Well, that was the most extraordinary opportunity, in that the character that I was modelling myself on not only existed and was still alive, but was my exact age. … Robert was shot in the Falklands War, in the Battle of Tumbledown, on his twenty first birthday. He was shot in the head. It blew away a huge part of his brain. And he fought through, and his will and his courage were absolutely extraordinary. And a weird kind of merging … took place while we were filming. … I would jump out of my wheelchair at the end of the day shoot. And … because I'd felt so connected to Robert, … it was an irony that was not lost on me.
Presenter asks
Have you been frightened of [Hollywood]?
I don't know. … Probably, yes. I did resist it, and I'm not sure whether that was just self-protection. … hiding behind a kind of … snobbery about it. I talked myself into the idea that it was … a value judgment rather than just fear.
Presenter asks
Why do you consider the theatre easier than making films?
I resist the idea that theatre is what it's all really about in terms of acting. I don't see why that is the case. And with theatre, you're in control of the territory on stage. You are going to do it in the sequence that the writer intended it to be done. … Films are not only shot out of sequence to the point which it absolute … mangles what you're trying to do. … Now, I think that is a far greater test of one's ability to do what we were talking about earlier, which is to go back to that childish place where you can just believe.
“I'm not like mister Darcy, I'm much more animated, I talk too much, and I don't own the half of Derbyshire.”

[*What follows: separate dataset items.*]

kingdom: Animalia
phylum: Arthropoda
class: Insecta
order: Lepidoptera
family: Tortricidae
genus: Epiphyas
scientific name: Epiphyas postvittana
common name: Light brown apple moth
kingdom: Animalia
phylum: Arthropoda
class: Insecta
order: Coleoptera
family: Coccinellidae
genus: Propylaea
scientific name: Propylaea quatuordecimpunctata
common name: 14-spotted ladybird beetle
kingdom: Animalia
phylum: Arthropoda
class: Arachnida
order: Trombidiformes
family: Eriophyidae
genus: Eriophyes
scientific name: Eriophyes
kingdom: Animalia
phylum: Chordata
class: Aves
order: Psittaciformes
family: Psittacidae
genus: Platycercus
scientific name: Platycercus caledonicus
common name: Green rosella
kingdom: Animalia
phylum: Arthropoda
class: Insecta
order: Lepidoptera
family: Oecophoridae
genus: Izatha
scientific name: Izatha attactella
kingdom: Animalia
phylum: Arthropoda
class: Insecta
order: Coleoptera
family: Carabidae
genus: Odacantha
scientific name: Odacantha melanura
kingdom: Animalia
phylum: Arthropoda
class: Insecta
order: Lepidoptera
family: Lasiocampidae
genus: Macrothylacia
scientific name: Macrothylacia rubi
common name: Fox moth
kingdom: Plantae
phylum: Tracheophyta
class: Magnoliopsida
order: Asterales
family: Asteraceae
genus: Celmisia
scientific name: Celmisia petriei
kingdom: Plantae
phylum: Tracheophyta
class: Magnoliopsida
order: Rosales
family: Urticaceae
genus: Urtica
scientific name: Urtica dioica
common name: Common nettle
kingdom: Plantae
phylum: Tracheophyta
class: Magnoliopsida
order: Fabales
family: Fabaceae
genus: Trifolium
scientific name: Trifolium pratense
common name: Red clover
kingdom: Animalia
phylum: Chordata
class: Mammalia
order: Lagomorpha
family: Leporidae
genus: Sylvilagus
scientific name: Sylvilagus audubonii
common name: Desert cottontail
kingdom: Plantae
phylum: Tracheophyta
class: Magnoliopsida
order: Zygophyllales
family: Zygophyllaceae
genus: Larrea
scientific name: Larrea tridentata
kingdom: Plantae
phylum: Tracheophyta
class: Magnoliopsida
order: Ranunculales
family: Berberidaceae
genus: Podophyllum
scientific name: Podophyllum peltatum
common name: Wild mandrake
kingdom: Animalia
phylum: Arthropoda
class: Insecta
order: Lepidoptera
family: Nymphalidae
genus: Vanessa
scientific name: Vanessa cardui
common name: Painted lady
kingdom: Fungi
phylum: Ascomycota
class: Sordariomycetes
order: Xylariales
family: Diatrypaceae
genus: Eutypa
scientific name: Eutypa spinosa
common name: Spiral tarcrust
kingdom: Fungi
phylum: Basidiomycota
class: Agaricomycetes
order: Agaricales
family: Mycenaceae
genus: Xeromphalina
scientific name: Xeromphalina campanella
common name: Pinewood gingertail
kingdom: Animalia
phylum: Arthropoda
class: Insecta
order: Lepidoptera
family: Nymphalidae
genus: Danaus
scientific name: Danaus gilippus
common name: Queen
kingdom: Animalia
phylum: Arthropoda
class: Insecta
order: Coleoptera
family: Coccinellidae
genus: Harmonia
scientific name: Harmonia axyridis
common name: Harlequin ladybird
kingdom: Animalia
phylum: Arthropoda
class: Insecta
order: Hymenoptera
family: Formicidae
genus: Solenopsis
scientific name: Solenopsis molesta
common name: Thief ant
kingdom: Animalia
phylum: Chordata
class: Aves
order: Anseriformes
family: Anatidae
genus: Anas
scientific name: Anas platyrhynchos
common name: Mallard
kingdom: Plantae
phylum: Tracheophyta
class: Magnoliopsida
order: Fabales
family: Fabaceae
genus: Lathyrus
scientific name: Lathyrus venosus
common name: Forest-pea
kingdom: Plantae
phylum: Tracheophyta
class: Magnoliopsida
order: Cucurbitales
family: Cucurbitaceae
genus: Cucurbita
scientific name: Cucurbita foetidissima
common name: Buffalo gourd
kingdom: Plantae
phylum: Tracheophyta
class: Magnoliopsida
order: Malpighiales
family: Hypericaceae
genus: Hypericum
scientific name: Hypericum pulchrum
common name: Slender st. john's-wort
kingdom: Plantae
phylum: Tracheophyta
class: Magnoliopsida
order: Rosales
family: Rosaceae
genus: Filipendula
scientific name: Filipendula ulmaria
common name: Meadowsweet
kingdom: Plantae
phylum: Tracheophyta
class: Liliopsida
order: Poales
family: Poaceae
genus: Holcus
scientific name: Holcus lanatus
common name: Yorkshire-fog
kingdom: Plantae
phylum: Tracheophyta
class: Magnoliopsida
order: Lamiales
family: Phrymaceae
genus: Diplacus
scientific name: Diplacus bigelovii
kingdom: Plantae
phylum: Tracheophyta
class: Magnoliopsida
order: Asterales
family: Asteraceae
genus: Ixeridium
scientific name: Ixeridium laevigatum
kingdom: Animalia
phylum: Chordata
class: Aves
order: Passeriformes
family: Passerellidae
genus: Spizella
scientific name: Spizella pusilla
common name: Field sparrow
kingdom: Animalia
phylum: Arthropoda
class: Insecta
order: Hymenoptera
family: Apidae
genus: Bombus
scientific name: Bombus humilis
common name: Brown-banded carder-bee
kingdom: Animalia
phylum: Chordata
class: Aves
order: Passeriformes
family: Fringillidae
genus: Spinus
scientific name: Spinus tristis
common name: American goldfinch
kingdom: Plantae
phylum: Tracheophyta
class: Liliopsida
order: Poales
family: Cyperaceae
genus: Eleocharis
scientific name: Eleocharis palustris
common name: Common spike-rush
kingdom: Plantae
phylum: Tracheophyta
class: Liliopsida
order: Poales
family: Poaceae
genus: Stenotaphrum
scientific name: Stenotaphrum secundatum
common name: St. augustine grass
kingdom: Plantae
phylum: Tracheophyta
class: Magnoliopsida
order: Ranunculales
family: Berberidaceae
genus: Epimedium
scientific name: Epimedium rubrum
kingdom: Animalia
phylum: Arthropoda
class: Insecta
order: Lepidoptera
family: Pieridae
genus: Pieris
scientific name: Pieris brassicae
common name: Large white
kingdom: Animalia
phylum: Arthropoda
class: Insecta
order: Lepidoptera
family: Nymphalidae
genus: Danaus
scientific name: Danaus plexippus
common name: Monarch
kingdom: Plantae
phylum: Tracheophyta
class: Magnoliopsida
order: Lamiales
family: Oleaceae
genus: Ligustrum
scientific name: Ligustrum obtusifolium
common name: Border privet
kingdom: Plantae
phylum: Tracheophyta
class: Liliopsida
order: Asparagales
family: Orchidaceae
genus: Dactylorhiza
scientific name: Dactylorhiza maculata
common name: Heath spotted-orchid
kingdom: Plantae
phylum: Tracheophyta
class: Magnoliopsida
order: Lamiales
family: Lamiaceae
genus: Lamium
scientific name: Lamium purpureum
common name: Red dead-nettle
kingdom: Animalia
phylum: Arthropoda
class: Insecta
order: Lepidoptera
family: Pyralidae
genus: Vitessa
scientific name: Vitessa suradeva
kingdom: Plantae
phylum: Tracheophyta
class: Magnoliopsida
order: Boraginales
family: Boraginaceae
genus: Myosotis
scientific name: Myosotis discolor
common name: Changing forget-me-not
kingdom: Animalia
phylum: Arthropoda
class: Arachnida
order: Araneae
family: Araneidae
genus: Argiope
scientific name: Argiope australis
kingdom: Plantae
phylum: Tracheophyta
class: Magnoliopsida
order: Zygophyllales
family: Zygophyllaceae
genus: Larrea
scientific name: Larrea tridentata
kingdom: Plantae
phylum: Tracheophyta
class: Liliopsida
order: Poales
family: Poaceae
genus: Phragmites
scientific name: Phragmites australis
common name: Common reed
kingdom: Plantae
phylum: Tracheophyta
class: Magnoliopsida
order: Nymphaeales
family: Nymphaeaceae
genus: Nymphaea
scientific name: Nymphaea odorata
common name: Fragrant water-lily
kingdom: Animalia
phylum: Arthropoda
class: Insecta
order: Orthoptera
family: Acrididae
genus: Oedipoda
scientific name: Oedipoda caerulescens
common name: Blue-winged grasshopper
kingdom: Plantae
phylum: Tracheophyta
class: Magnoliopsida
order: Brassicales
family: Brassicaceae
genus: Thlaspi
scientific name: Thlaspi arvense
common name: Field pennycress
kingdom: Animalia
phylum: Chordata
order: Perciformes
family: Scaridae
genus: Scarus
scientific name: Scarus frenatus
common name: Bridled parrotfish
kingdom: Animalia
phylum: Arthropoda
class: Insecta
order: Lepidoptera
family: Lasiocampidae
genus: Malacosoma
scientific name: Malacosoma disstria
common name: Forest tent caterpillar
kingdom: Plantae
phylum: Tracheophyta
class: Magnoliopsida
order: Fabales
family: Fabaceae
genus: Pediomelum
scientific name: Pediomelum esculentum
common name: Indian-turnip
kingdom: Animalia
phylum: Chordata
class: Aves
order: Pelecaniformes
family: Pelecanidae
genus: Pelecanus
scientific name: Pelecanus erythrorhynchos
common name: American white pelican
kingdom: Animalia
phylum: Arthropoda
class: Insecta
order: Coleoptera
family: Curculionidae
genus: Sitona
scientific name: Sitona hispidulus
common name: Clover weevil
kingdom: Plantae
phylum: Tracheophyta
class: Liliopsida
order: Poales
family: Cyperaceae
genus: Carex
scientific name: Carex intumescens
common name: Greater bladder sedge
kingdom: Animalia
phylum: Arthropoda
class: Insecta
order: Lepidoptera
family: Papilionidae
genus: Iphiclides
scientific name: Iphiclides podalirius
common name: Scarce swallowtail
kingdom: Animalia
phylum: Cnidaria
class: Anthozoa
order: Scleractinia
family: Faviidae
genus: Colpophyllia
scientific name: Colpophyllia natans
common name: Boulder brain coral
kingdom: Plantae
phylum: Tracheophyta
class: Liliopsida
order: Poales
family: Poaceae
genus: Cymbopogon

“It's been absolutely what's driven me through life, I think. Even if you write a diary of what you did that day, suddenly your day looks different because it has narrative form. It has a kind of ending to it.”
“At forty-five you realize there's something wrong with that. And thank God I've got kids because you go home and the roles are reversed immediately. You can't say to your child, you behave yourself, I'm going to call my agent. Suddenly you're the slave and … that does help.”
“It turned everything around seeing Paul Schofield. I watched a performance which made me reassess what acting was. It was nothing to do with demonstration. It was nothing to do with even anything that I was conscious of in body language. It was just an expression of integrity. And there was such a paradox in that, because acting by nature is false. So, how can this man, by doing very little, exude truth and humanity and intelligence?”